کلید واژگان: برون سپاری، مازاد مصرفی، رفاه
Abstract
In contrast to the conventional wisdom, we show that a final goods producer may outsource input production to an outside supplier even if the final goods producer possesses a superior input-production technology compared to the outside supplier. Such an outsourcing may reduce consumer surplus and social welfare. We also show that, in the presence of outsourcing, innovation by the firm doing outsourcing to reduce the cost of in-house input production and to reduce the input coefficient in the final goods production may have significantly different implications for the consumers and the society.

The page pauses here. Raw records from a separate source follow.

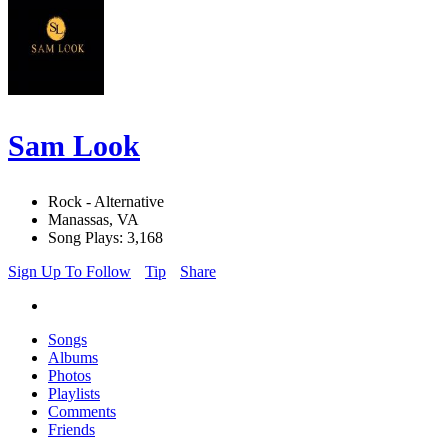
Sam Look
Rock - Alternative
Manassas, VA
Song Plays: 3,168
Sign Up To Follow
Tip
Share
Songs
Albums
Photos
Playlists
Comments
Friends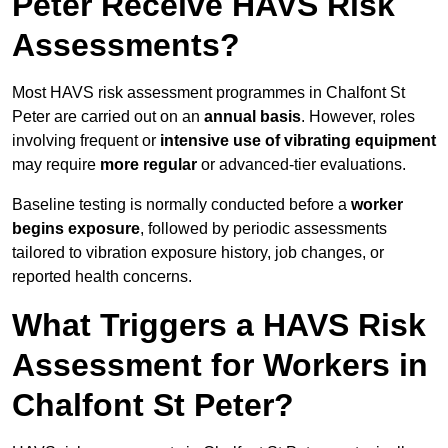
Peter Receive HAVS Risk
Assessments?
Most HAVS risk assessment programmes in Chalfont St
Peter are carried out on an
annual basis
. However, roles
involving frequent or
intensive use of vibrating equipment
may require
more regular
or advanced-tier evaluations.
Baseline testing is normally conducted before a
worker
begins exposure
, followed by periodic assessments
tailored to vibration exposure history, job changes, or
reported health concerns.
What Triggers a HAVS Risk
Assessment for Workers in
Chalfont St Peter?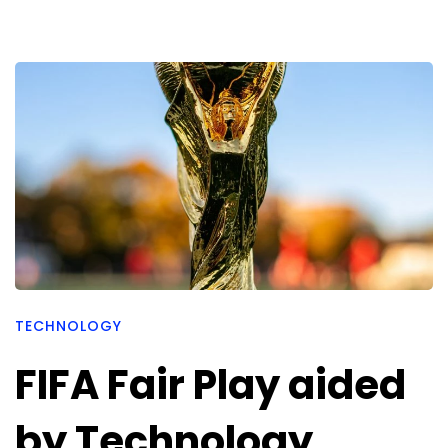
TECHNOLOGY
FIFA Fair Play aided
by Technology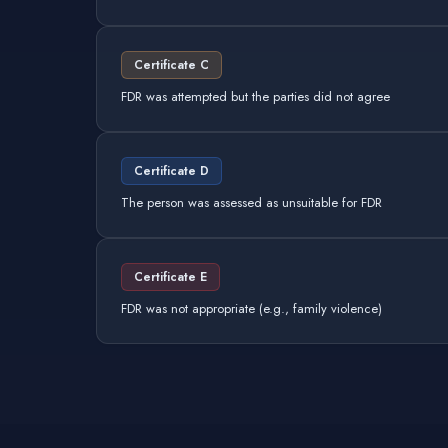
Certificate C
FDR was attempted but the parties did not agree
Certificate D
The person was assessed as unsuitable for FDR
Certificate E
FDR was not appropriate (e.g., family violence)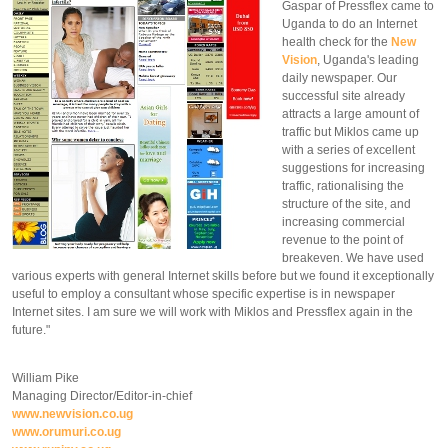
Gaspar of Pressflex came to
Uganda to do an Internet
health check for the
New
Vision
, Uganda's leading
daily newspaper. Our
successful site already
attracts a large amount of
traffic but Miklos came up
with a series of excellent
suggestions for increasing
traffic, rationalising the
structure of the site, and
increasing commercial
revenue to the point of
breakeven. We have used
various experts with general Internet skills before but we found it exceptionally
useful to employ a consultant whose specific expertise is in newspaper
Internet sites. I am sure we will work with Miklos and Pressflex again in the
future."
William Pike
Managing Director/Editor-in-chief
www.newvision.co.ug
www.orumuri.co.ug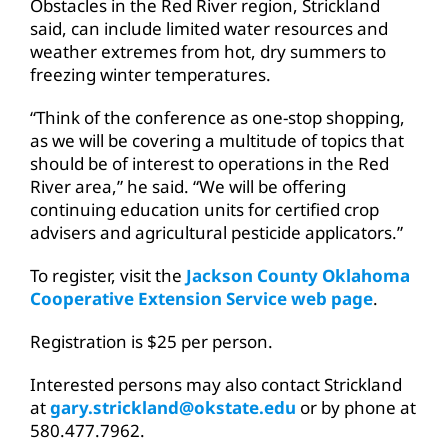
Obstacles in the Red River region, Strickland
said, can include limited water resources and
weather extremes from hot, dry summers to
freezing winter temperatures.
“Think of the conference as one-stop shopping,
as we will be covering a multitude of topics that
should be of interest to operations in the Red
River area,” he said. “We will be offering
continuing education units for certified crop
advisers and agricultural pesticide applicators.”
To register, visit the
Jackson County Oklahoma
Cooperative Extension Service web page
.
Registration is $25 per person.
Interested persons may also contact Strickland
at
gary.strickland@okstate.edu
or by phone at
580.477.7962.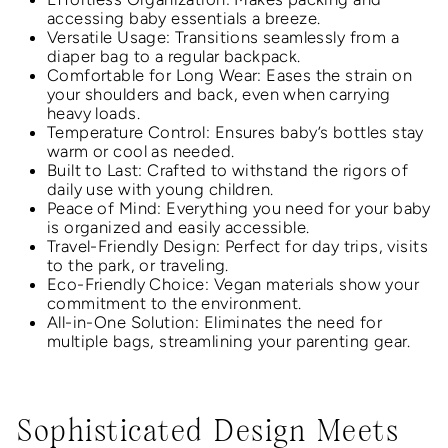
accessing baby essentials a breeze.
Versatile Usage: Transitions seamlessly from a
diaper bag to a regular backpack.
Comfortable for Long Wear: Eases the strain on
your shoulders and back, even when carrying
heavy loads.
Temperature Control: Ensures baby’s bottles stay
warm or cool as needed.
Built to Last: Crafted to withstand the rigors of
daily use with young children.
Peace of Mind: Everything you need for your baby
is organized and easily accessible.
Travel-Friendly Design: Perfect for day trips, visits
to the park, or traveling.
Eco-Friendly Choice: Vegan materials show your
commitment to the environment.
All-in-One Solution: Eliminates the need for
multiple bags, streamlining your parenting gear.
Sophisticated Design Meets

Keywords Outsourcing ,Consumer surplus,Welfare
Introduction
Outsourcing occurs in several industries such as aviation, automobiles, computers and electronics. Among some well-known cases, consider the aircraft giant Boeing, which outsources products of over 34,000 components to different manufacturers for the production of 747 passenger aircraft. It is particularly interesting to note that Boeing signed agreements with a Japanese consortium1 whose costs are just as high as or higher than Boeing. According to the agreements, Boeing would purchase from them the 767-X fuselage during the 1990s, and then wings, together with related research and development during the 2000s (Chen, 2011).

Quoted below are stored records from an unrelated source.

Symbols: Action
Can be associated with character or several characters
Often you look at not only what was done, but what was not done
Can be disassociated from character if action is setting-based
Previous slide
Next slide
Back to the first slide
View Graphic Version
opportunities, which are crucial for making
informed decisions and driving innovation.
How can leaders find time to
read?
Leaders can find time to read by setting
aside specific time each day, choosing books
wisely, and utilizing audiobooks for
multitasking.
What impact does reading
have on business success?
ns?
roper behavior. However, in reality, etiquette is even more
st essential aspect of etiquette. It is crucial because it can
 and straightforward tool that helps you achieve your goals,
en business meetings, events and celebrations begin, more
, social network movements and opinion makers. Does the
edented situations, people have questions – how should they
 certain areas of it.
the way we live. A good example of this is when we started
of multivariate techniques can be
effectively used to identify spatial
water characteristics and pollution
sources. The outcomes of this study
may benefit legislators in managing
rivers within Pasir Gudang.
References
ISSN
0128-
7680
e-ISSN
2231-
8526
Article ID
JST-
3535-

In computer industry Sun purchases about 75% of components from other companies. It is also common that outsourcing activities sometimes take place in a manner where the arch rivals purchases from common suppliers. For example, in 2004, Shanghai Automotive Industry Corporation (SAIC) manufactured for Volkswagen and GM.2 In the United States, more than 60% of auto parts suppliers make components for the big three car manufacturers, viz., GM, Chrysler and Ford (Alexandrov, 2010). Spirit AeroSystems Inc., the world’s largest first-tier aerostructures manufacturer and the former Boeing Commercial Airplanes site that was divested from Boeing in 2005, is a supplier of fuselage sections for both Boeing and Airbus.3
Conventional wisdom suggests that the sourcing decision (i.e., producing in-house or purchasing from an outside supplier) may simply be a matter of choosing the least cost alternative by comparing internal production costs with the prices charged by the independent suppliers.4 However, in today’s world where strategic interactions among the final goods producers are evident, we show that a final goods producer may outsource input production to an outside supplier even if the final goods producer possesses a superior input-production technology compared to the outside supplier. The final goods producer with a superior input-production technology does this in order to get a strategic advantage in the final goods market.